¡Hola, trotamundos! Hoy te llevo a San Petersburgo, a un lugar que te robará el aliento sin que necesites verlo para sentirlo. Imagina que estás caminando por las calles de la ciudad, el aire fresco, quizá un poco húmedo, acariciando tu piel. De repente, sientes que el espacio a tu alrededor se abre, el ruido de los coches se diluye y una mole de piedra, gigantesca, empieza a emerger ante ti. No es solo grande, es *colosal*. Sientes la inmensidad de sus puertas de bronce, el frío de sus columnas de granito pulido bajo tus dedos si las tocas. Te sientes diminuto, pero a la vez, una especie de expectación te recorre el cuerpo. Es la Catedral de San Isaac, y te espera.
Cruzas el umbral y, de golpe, el mundo exterior desaparece. El aire cambia, se vuelve más denso, más fresco, y un silencio reverente te envuelve. Tus pasos, antes audibles en la acera, ahora se apagan, absorbidos por la vasta extensión de la nave. Es un eco sordo, casi un susurro, lo que escuchas de las pocas personas que están allí. El olor es peculiar: una mezcla de piedra antigua, un poco de humedad y, a veces, un tenue rastro a incienso que te transporta a siglos pasados. Sientes la inmensidad sobre tu cabeza, una cúpula que parece tocar el cielo, y tus ojos, aunque no vean, perciben la grandiosidad por la pura escala del lugar.
Mientras avanzas, tus manos pueden rozar las frías y suaves superficies de mármol pulido o la áspera textura de los mosaicos que cubren cada centímetro de las paredes y el techo. No son solo dibujos; son miles de pequeñas piezas que forman historias, y aunque no las distingas visualmente, puedes sentir la complejidad de su trabajo, la dedicación que hay en cada curva, en cada sombra. Sientes la solidez de las columnas, algunas con una textura inconfundiblemente lisa y fría como el lapislázuli o el malaquita, otras con la rugosidad del granito. Es una experiencia táctil de riqueza y arte.

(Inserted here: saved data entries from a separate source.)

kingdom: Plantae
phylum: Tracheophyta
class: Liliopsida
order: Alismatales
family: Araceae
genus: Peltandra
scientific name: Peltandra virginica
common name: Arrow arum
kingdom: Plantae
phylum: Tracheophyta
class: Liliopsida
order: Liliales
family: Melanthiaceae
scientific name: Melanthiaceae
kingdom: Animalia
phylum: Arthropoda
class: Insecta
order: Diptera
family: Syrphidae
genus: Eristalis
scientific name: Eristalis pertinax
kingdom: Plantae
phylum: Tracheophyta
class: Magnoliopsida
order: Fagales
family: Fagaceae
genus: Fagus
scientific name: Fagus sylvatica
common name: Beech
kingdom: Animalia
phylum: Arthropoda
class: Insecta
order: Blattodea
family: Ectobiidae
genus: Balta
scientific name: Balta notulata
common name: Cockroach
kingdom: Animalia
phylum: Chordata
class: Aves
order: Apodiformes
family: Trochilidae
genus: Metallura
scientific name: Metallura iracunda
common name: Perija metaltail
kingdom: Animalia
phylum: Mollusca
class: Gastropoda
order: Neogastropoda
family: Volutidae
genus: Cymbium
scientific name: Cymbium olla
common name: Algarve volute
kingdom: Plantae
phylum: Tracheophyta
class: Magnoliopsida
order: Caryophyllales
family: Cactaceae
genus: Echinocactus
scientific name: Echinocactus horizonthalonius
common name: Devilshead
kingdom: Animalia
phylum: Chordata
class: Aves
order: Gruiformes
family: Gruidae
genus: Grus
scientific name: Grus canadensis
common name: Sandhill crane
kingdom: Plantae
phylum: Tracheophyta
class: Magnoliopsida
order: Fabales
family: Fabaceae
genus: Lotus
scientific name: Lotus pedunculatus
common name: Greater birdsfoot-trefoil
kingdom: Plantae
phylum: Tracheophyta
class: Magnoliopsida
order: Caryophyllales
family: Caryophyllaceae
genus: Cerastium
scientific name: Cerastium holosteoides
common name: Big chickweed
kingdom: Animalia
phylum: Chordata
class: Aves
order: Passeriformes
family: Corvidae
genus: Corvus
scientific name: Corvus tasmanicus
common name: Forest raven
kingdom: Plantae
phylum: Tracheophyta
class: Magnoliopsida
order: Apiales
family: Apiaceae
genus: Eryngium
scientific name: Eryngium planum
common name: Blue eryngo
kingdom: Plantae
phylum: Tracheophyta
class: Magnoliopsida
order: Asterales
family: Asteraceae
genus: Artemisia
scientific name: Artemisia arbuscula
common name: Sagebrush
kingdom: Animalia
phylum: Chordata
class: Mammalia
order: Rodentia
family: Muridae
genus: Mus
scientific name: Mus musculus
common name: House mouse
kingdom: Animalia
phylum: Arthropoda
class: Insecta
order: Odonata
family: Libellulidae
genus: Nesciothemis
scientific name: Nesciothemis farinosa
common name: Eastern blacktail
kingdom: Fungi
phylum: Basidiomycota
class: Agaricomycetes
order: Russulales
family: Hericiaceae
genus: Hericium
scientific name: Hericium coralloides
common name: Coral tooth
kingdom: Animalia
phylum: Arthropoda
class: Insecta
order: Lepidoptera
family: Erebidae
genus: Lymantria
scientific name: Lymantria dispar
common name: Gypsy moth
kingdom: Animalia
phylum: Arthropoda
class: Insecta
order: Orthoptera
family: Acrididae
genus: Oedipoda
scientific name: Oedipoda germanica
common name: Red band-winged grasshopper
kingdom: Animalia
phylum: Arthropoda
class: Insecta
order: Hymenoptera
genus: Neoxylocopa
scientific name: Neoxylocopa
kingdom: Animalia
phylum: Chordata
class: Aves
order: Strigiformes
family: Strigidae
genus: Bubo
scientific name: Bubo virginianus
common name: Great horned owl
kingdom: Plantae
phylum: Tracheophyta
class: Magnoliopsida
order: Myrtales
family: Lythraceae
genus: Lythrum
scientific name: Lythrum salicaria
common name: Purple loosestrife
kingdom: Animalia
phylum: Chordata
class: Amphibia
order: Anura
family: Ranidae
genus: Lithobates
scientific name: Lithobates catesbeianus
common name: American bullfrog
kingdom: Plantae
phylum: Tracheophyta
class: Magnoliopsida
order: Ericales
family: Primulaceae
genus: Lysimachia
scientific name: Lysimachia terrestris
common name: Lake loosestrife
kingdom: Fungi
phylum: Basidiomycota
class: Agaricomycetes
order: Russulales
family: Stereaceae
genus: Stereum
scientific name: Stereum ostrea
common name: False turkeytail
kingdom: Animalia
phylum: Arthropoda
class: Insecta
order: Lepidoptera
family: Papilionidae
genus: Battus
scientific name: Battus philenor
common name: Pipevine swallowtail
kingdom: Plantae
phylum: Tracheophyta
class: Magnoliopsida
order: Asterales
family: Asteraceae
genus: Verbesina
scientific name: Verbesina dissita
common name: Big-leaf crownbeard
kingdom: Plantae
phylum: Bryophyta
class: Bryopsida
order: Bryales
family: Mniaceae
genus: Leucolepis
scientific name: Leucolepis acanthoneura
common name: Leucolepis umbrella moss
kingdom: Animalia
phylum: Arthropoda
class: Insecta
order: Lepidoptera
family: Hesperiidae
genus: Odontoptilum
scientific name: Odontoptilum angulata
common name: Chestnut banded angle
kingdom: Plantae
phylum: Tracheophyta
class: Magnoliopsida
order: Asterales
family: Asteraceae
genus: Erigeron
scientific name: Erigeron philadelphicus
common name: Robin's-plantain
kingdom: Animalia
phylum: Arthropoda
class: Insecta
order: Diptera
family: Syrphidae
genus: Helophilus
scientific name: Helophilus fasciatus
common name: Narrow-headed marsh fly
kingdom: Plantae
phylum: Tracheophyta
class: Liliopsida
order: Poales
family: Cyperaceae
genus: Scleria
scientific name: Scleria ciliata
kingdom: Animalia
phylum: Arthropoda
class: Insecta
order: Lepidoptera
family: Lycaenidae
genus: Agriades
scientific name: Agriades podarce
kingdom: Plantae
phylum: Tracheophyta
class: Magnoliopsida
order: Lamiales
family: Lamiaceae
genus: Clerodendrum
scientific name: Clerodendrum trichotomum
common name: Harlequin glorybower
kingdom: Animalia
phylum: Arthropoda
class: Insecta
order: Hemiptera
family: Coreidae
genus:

Luego, si te atreves, hay otra aventura: la subida a la columnata. Prepárate para un esfuerzo. Sientes el escalón bajo tus pies, uno tras otro, subiendo por una escalera de caracol que parece no tener fin. El aire se vuelve más denso, escuchas tu propia respiración y el ligero chirrido de tus zapatos en la piedra. La pared está cerca, puedes sentir la frescura de la piedra bajo tu mano si te apoyas. Es un ascenso constante, un trabajo físico que te prepara para lo que viene.
Y entonces, llegas. Sales al exterior, y el viento, si lo hay, te golpea en la cara. Es una sensación liberadora, de espacio abierto. Sientes la barandilla fría bajo tus manos y el suelo firme bajo tus pies. El sonido del viento es diferente aquí arriba, y los ruidos de la ciudad, los coches, las voces, se convierten en un murmullo lejano, casi un zumbido. Puedes percibir la vastedad de San Petersburgo extendiéndose a tu alrededor, el río Neva serpenteando, los techos y las cúpulas de otros edificios que se ven ahora tan pequeños. Es una perspectiva completamente nueva, una sensación de dominar el paisaje, de ver la ciudad desde su corazón.
Para que tu visita sea lo más fluida posible: compra las entradas online para evitar colas, hay una para la catedral y otra aparte si quieres subir a la columnata (¡no te la pierdas!). Si no quieres aglomeraciones, ve a primera hora de la mañana o a última de la tarde. Lleva calzado cómodo para la subida a la columnata, son muchos escalones y no hay ascensor. Dentro de la catedral, como en cualquier lugar de culto, se agradece un atuendo respetuoso. Y sí, aunque la subida puede ser un reto, la experiencia táctil y sonora de la vista desde arriba vale cada paso.